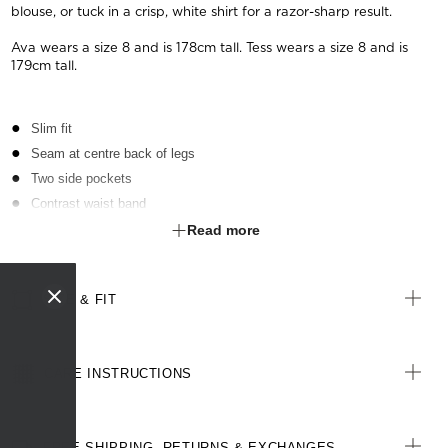
blouse, or tuck in a crisp, white shirt for a razor-sharp result.
Ava wears a size 8 and is 178cm tall. Tess wears a size 8 and is
179cm tall.
Slim fit
Seam at centre back of legs
Two side pockets
Contrast waist band
Zip and button fastening at front
Read more
Cotton-blend textured, two-toned fabric
Stretch for movement and comfort
SIZE & FIT
CARE INSTRUCTIONS
FREE SHIPPING, RETURNS & EXCHANGES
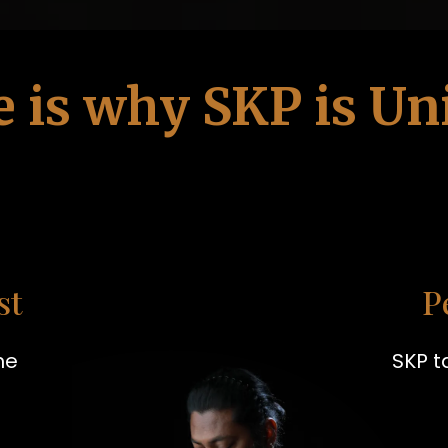
e is why SKP is Un
st
P
he
SKP t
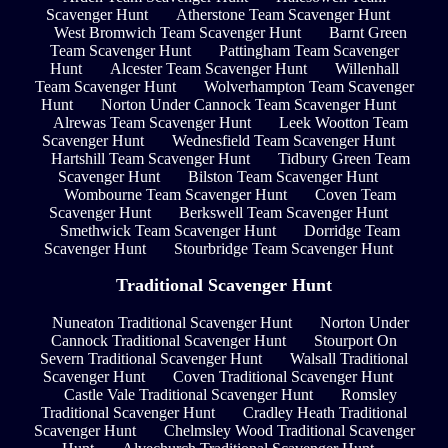
Scavenger Hunt
Atherstone Team Scavenger Hunt
West Bromwich Team Scavenger Hunt
Barnt Green
Team Scavenger Hunt
Pattingham Team Scavenger
Hunt
Alcester Team Scavenger Hunt
Willenhall
Team Scavenger Hunt
Wolverhampton Team Scavenger
Hunt
Norton Under Cannock Team Scavenger Hunt
Alrewas Team Scavenger Hunt
Leek Wootton Team
Scavenger Hunt
Wednesfield Team Scavenger Hunt
Hartshill Team Scavenger Hunt
Tidbury Green Team
Scavenger Hunt
Bilston Team Scavenger Hunt
Wombourne Team Scavenger Hunt
Coven Team
Scavenger Hunt
Berkswell Team Scavenger Hunt
Smethwick Team Scavenger Hunt
Dorridge Team
Scavenger Hunt
Stourbridge Team Scavenger Hunt
Traditional Scavenger Hunt
Nuneaton Traditional Scavenger Hunt
Norton Under
Cannock Traditional Scavenger Hunt
Stourport On
Severn Traditional Scavenger Hunt
Walsall Traditional
Scavenger Hunt
Coven Traditional Scavenger Hunt
Castle Vale Traditional Scavenger Hunt
Romsley
Traditional Scavenger Hunt
Cradley Heath Traditional
Scavenger Hunt
Chelmsley Wood Traditional Scavenger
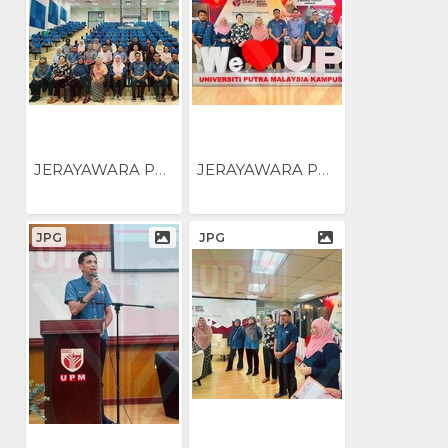
JERAYAWARA PENGUKUHAN...
JERAYAWARA PENGUKUHAN...
JPG
JPG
....................
▸ **THE PROBLEM**
Please copy every line of text in the entries above word for word, keeping out the pictures.

▸ **EXPECTED OUTPUT**
blouse, or tuck in a crisp, white shirt for a razor-sharp result.
Ava wears a size 8 and is 178cm tall. Tess wears a size 8 and is
179cm tall.
Slim fit
Seam at centre back of legs
Two side pockets
Contrast waist band
Zip and button fastening at front
Read more
Cotton-blend textured, two-toned fabric
Stretch for movement and comfort
SIZE & FIT
CARE INSTRUCTIONS
FREE SHIPPING, RETURNS & EXCHANGES
e is why SKP is Un
st
P
he
SKP t
Scavenger Hunt
Atherstone Team Scavenger Hunt
West Bromwich Team Scavenger Hunt
Barnt Green
Team Scavenger Hunt
Pattingham Team Scavenger
Hunt
Alcester Team Scavenger Hunt
Willenhall
Team Scavenger Hunt
Wolverhampton Team Scavenger
Hunt
Norton Under Cannock Team Scavenger Hunt
Alrewas Team Scavenger Hunt
Leek Wootton Team
Scavenger Hunt
Wednesfield Team Scavenger Hunt
Hartshill Team Scavenger Hunt
Tidbury Green Team
Scavenger Hunt
Bilston Team Scavenger Hunt
Wombourne Team Scavenger Hunt
Coven Team
Scavenger Hunt
Berkswell Team Scavenger Hunt
Smethwick Team Scavenger Hunt
Dorridge Team
Scavenger Hunt
Stourbridge Team Scavenger Hunt
Traditional Scavenger Hunt
Nuneaton Traditional Scavenger Hunt
Norton Under
Cannock Traditional Scavenger Hunt
Stourport On
Severn Traditional Scavenger Hunt
Walsall Traditional
Scavenger Hunt
Coven Traditional Scavenger Hunt
Castle Vale Traditional Scavenger Hunt
Romsley
Traditional Scavenger Hunt
Cradley Heath Traditional
Scavenger Hunt
Chelmsley Wood Traditional Scavenger
JERAYAWARA PENGUKUHAN...
JERAYAWARA PENGUKUHAN...
JPG
JPG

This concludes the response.